Protecting the labour rights of Mexican domestic workers during COVID-19

by María Candela Zunino, Interim Legal Manager for TrustLaw Latin America
Monday, 30 May 2022 14:27 GMT

This impact story is part of a new series to celebrate the extraordinary pro bono projects undertaken by legal teams to support NGOs and social enterprises with the support of TrustLaw. All projects mentioned in this series are nominated for this year’s TrustLaw Awards. Find out more. 

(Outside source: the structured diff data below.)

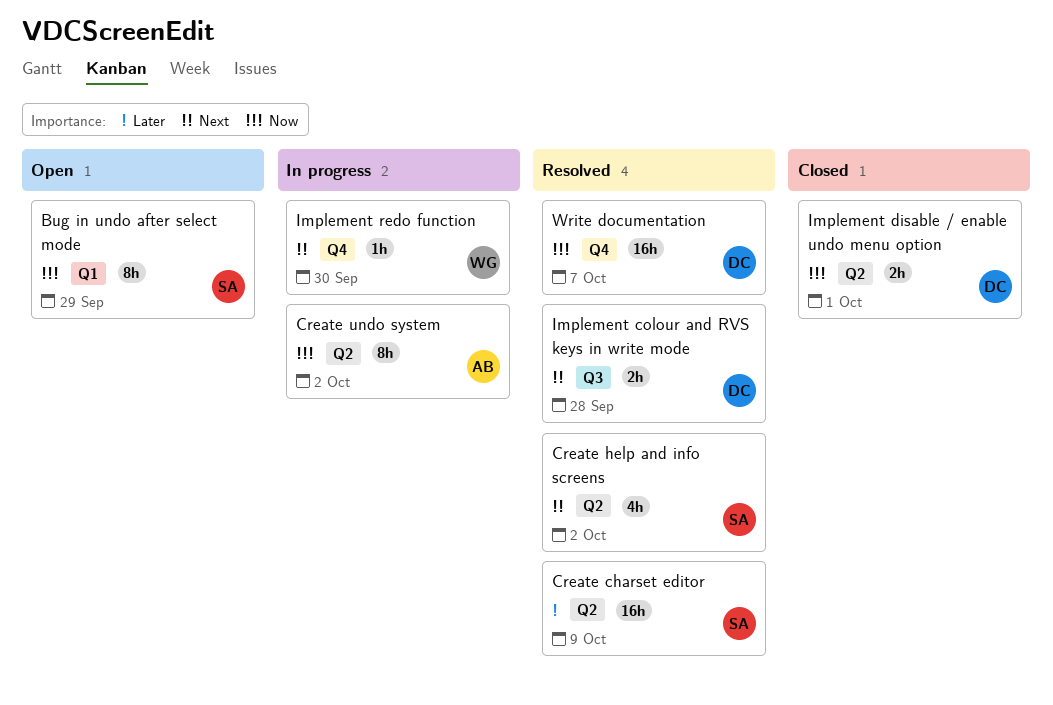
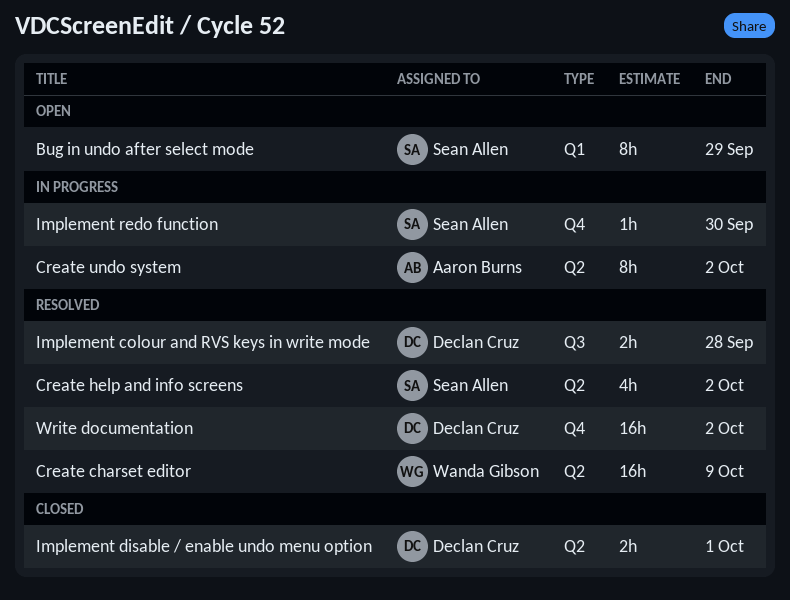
Create charset editor, owner: Sean Allen -> Wanda Gibson
Implement redo function, owner: Wanda Gibson -> Sean Allen
Write documentation, due: Oct 7 -> Oct 2

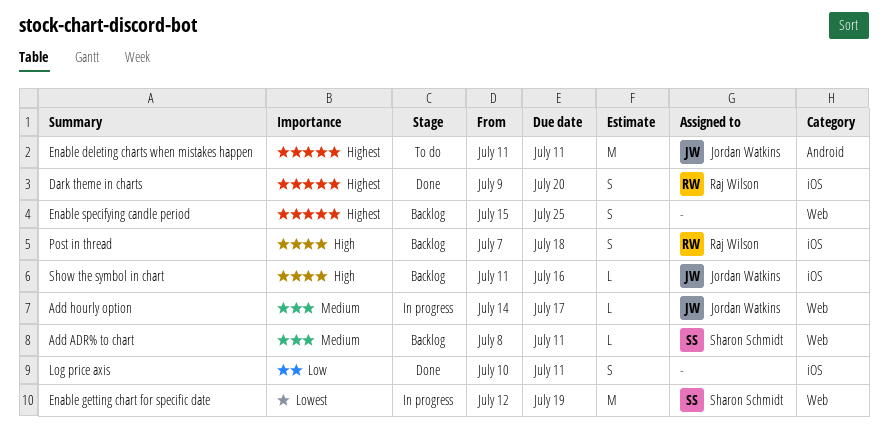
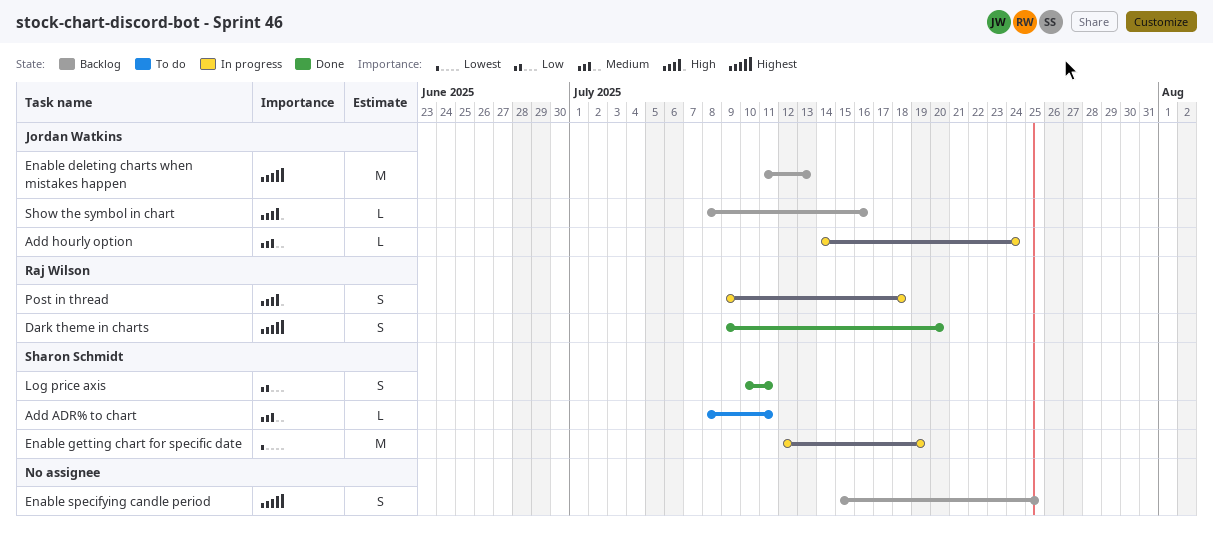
Add ADR% to chart, status: Backlog -> To do
Add hourly option, due: Jul 17 -> Jul 24
Enable deleting charts when mistakes happen, status: To do -> Backlog
Enable deleting charts when mistakes happen, due: Jul 11 -> Jul 13
Log price axis, owner: none -> Sharon Schmidt
Post in thread, status: Backlog -> In progress
Post in thread, start: Jul 7 -> Jul 9
Show the symbol in chart, start: Jul 11 -> Jul 8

The COVID-19 pandemic has exacerbated the longstanding challenges faced by domestic workers around the world, threatening both their earnings and well-being. From cleaning and cooking to caring for children, the ill and the elderly, domestic workers play a key role in ensuring the health and safety of the families they work for. Their physical proximity to the families in their care, especially when they attend to the sick, increases their exposure to COVID-19. This risk is further compounded when they commute on public transport or work for multiple households.

From April to July 2020, when Mexico experienced its worst wave of infections, domestic workers in the country’s western state, Jalisco, were suspended without pay or were forced to continue paid work even when they qualified to stay at home. The research ‘Beyond contagion or starvation: giving domestic workers another way forward’, produced by the International Labour Organization, suggests that many domestic workers during the pandemic did not have access to medical care, sickness benefits or employment injury insurance. Without these protections, the virus spread even more widely and reached even those in their care.

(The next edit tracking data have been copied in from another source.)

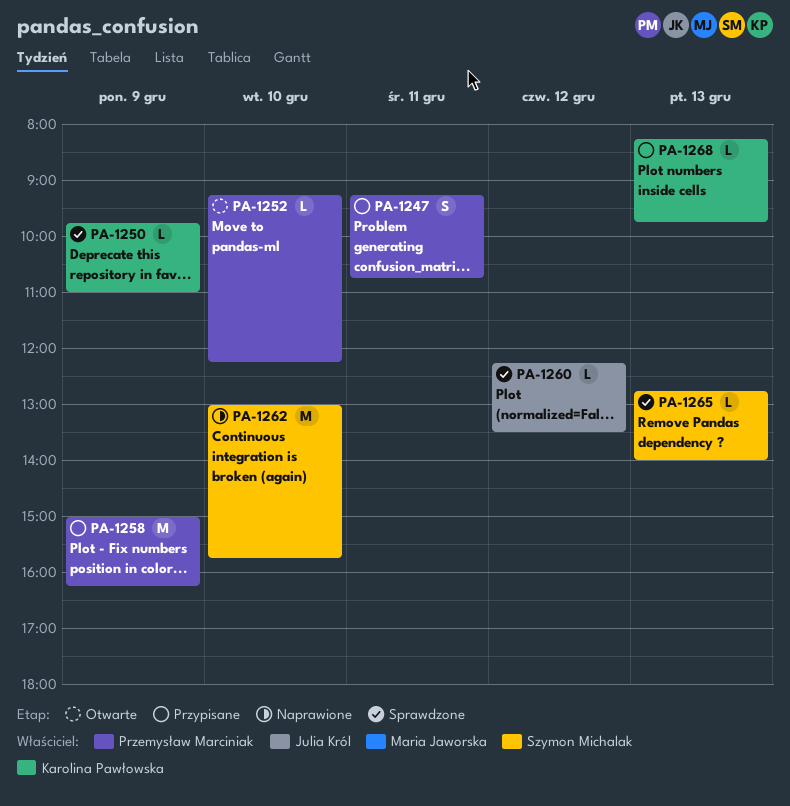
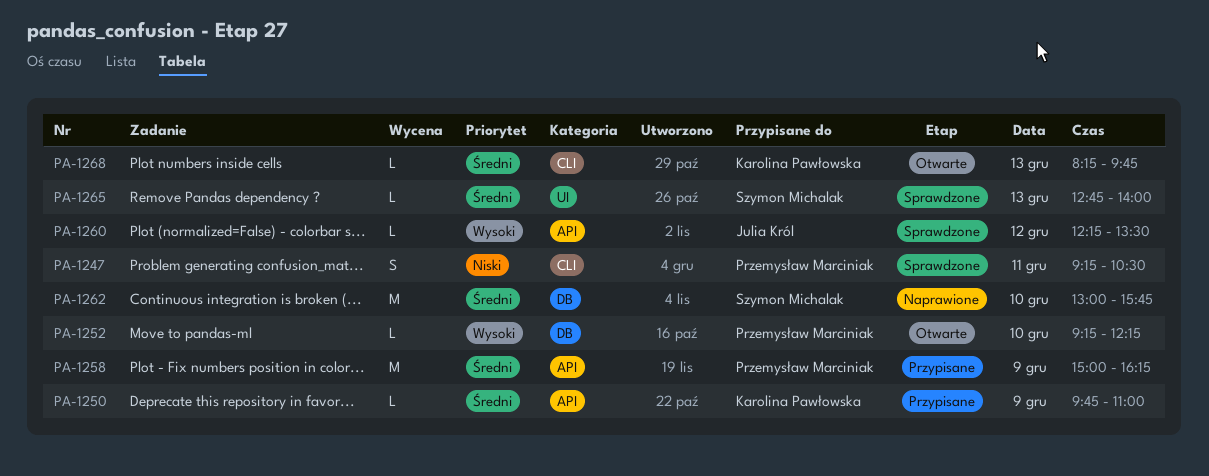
PA-1247, status: Przypisane -> Sprawdzone
PA-1247, ends: 10:45 -> 10:30
PA-1250, status: Sprawdzone -> Przypisane
PA-1268, status: Przypisane -> Otwarte

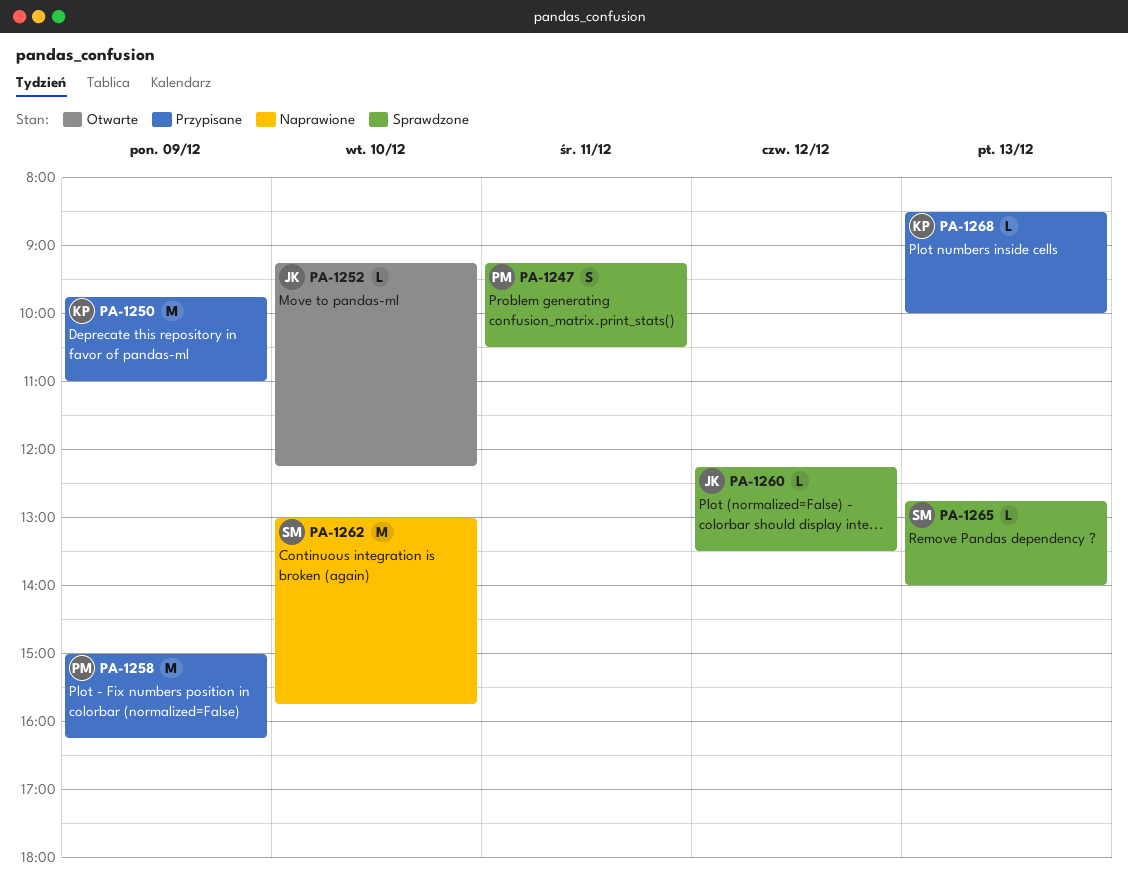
PA-1250, estimate: L -> M
PA-1252, owner: Przemysław Marciniak -> Julia Król
PA-1268, status: Otwarte -> Przypisane
PA-1268, begins: 08:15 -> 08:30
PA-1268, ends: 09:45 -> 10:00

To help Jalisco’s domestic workers deal with these challenges with easy-to-use tools, Parvada Estrategias Comunitarias, AC, a TrustLaw member and a women-led non-profit organisation, decided to create a step-by-step legal manual to train them about their labour rights. The organisation reached out to Thomson Reuters Foundation’s pro bono service, TrustLaw, to seek legal assistance for the production of the training manual.

Soon after their request, through TrustLaw, Parvada Estrategias Comunitarias, AC, was connected with Hogan Lovells Mexico to develop a training manual that summarised domestic workers' rights. The objective of this manual was to explain in plain language, and with concrete examples, the situations in which domestic workers could file a claim, what evidence they might need, and the different steps of an employment dispute they should consider.

Following the manual’s launch in July in 2020, Parvada Estrategias Comunitarias, AC, delivered three training courses for domestic workers in Jalisco’s capital Guadalajara and run an additional session for government officials who provide essential services to domestic workers. As a result of the training, 53 per cent of the workers, who completed the course, took legal action to protect and defend their labour rights.

Speaking about this cross-sectoral collaboration, Luis Rosas, counsel at Hogan Lovells Mexico, said: “It was extremely rewarding to help domestic workers become aware of their rights and improve their living conditions.” Martha Molina, senior associate at Hogan Lovells Mexico, further emphasised that this manual was a real challenge as it involved providing a vulnerable sector of society with information in simple and clear language.

Ana Farías Calderón, Director of Parvada Estrategias Comunitarias, AC, also spoke about her experience of working with Hogan Lovells Mexico. She said: “We had a clear picture of what our project needed to look like, and they worked with us to colour inside the lines and fill the legal gaps.” 

Ana added: “Pro bono legal assistance helps NGOs partner with law firms that would otherwise be off-limits due to lack of resources, which in turn allows us to better serve our beneficiaries and provide them with the tools they need to stand for their rights.”